Activity A :: Could you return, word for word, the part of the WB-DETR reproduction notes that opens with the words containing "install PyTorch 1.5+" and closes with "evaluate detection models."?
Activity B :: Can you resume the WB-DETR reproduction notes from the point where they stop?

In our interpretation, mainly original DETR code is used for transformer decoder model initialization and forward, model parallelizing, training, evaluation, data read, data augmentation etc. All of our changes are applied to the backbone part of the code. For token transformer and token performer parts are taken from T2T-ViT code and our image to token and LIE-T2T implementations are inspired from the same code. In Section 3.2 of the paper, positional encoding process is introduced as a 1D process, in contrast to the 2D positional embedding in DETR. For that, Positional encoding code of DETR[4] paper is adapted to 1D by us.

In the paper, none of the kernel sizes, padding or stride of any Unfold layer is explained. Kernel sizes are assumed by 3 and padding is assumed as 1 since they are the most common options in a backbone. However, larger kernel sizes may affect the model like a deeper network and it may create a performance difference with better/worse results. Stride is selected as 2 for first M layers and 1 for the rest, and M is selected as 5 in order to match 32 step size. Lower step size causes exponential GPU usage for our case, which causes CUDA out of memory error. Higher step size causes exponentially worse detection performence.

3. Experiments and results

3.1. Experimental setup

The paper introduces their experimental setup as follows: The main settings and training strategy of WB-DETR are mainly followed by DETR[4] for better comparisons. All transformer weights are initialized with Xavier Init, and our model has no pre-train process on any external dataset. By default, models are trained for 500 epochs with a learning rate drop 10× at the 400 epoch. We optimize WB-DETR via an Adam optimizer with a base learning rate of 1e−4 and a weight decay of 0.001. We use a batch size of 32 and train the network on 16 V100 GPUs with 4 images per-GPU. We use some standard data augmentations, such as random resizing, color jittering, random flipping and so on to overcome the overfitting. The transformer is trained with a default dropout of 0.1. We fix the number of decoding layers at 6 and report performance with the different layer number N and K of encoder: When N and K is n and k, the corresponding model is named as $WB-DETR_{nk}$.

We have tried to follow the same experimental setup as explained in the paper, except the batch size. Since we have used a TUBITAK TRUBA instance for intensive training, we have used 8 NVIDIA A100 GPUs with 12 images per-GPU. The batch size explained in the paper's setup section is not clear, as they firstly say that their batch size is 32, then 4 images for each of 16 GPUs (64). In any way, we were able to use higher batch size (96), in order to have faster convergence in a limited time.

3.2. Running the code

There are no extra compiled components in WBDETR and package dependencies are minimal, so the code is very simple to use. We provide instructions how to install dependencies via conda. First, clone the repository locally:

install PyTorch 1.5+ and torchvision 0.6+:

conda install -c pytorch pytorch torchvision

Install pycocotools (for evaluation on COCO) and scipy (for training):

conda install cython scipy
pip install -U 'git+https://github.com/cocodataset/cocoapi.git#subdirectory=PythonAPI'

That's it, should be good to train and evaluate detection models.

Dataset excerpt ::
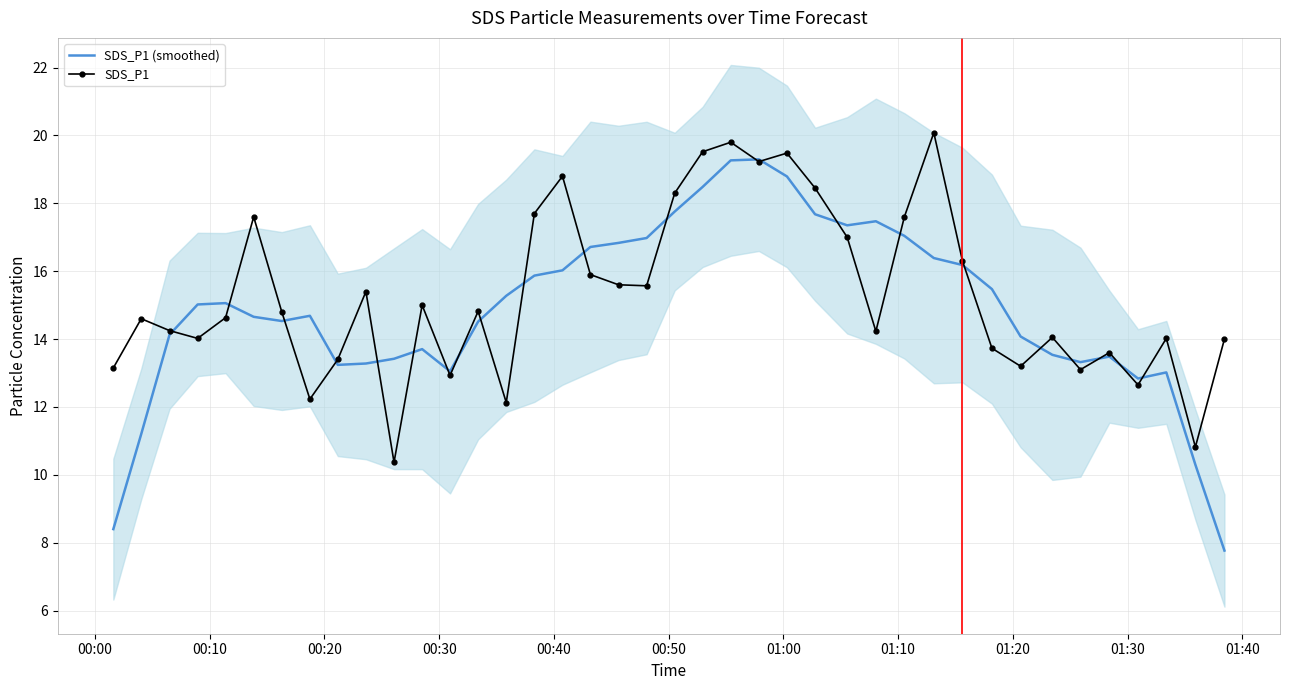

What is the label of the 39th point from the right?

00:10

Exercise result A ::
install PyTorch 1.5+ and torchvision 0.6+:

conda install -c pytorch pytorch torchvision

Install pycocotools (for evaluation on COCO) and scipy (for training):

conda install cython scipy
pip install -U 'git+https://github.com/cocodataset/cocoapi.git#subdirectory=PythonAPI'

That's it, should be good to train and evaluate detection models.

Exercise result B ::
3.2.1 Data preparation

Download and extract COCO 2017 train and val images with annotations from http://cocodataset.org. We expect the directory structure to be the following:

path/to/coco/
  annotations/  # annotation json files
  train2017/    # train images
  val2017/      # val images

3.2.2 Training

To train baseline WBDETR on a single node with 8 gpus for 500 epochs run:

python -m torch.distributed.launch --nproc_per_node=8 --use_env main.py --cfg config.yaml

3.2.3 Evaluation

To evaluate WB-DETR(2,8) on COCO val5k with a single GPU run:

python main.py --batch_size 2 --eval --resume checkpoint.pth --cfg config.yaml

3.3. Results

PyTorch training code and pretrained models for WB-DETR.

Our code is able to any (N,K) pair in WB-DETR(N-K) experiments. Yet, due to the limitation in computational resources only two experiments are done. One of it is WB-DETR (0-4) for ~350 epochs and the other is WB-DETR(2-8) for ~500 epochs.

We provide baseline WB-DETR models. AP is computed on COCO 2017 val5k.

	name	patch	step size	epochs	AP 0.5:0.95 (%)	AP 0.5 (%)	url
0	WB-DETR(2-8) paper	32	32	500	33.9	61.0
1	WB-DETR(2-8) ours	32	32	500	22.3	38.0	model \| logs
2	WB-DETR(0-4) ours	32	32	341	14.4	27.0	model \| logs

3.3.1 T2T vs LIE-T2T

Here is the comparison of WB-DETR(2-8) (LIE-T2T) and WB-DETR(0-4) (T2T) models.

AP metric

AP_50 metric

Classification Error

Loss

According to the results, even though it is not fair to compare with different number of layers and epochs, it can be seen that LIE-T2T outperforms the original T2T by enchancing local information. For LIE-T2T, learning rate is dropped at 400th epoch and it increases the performance even more.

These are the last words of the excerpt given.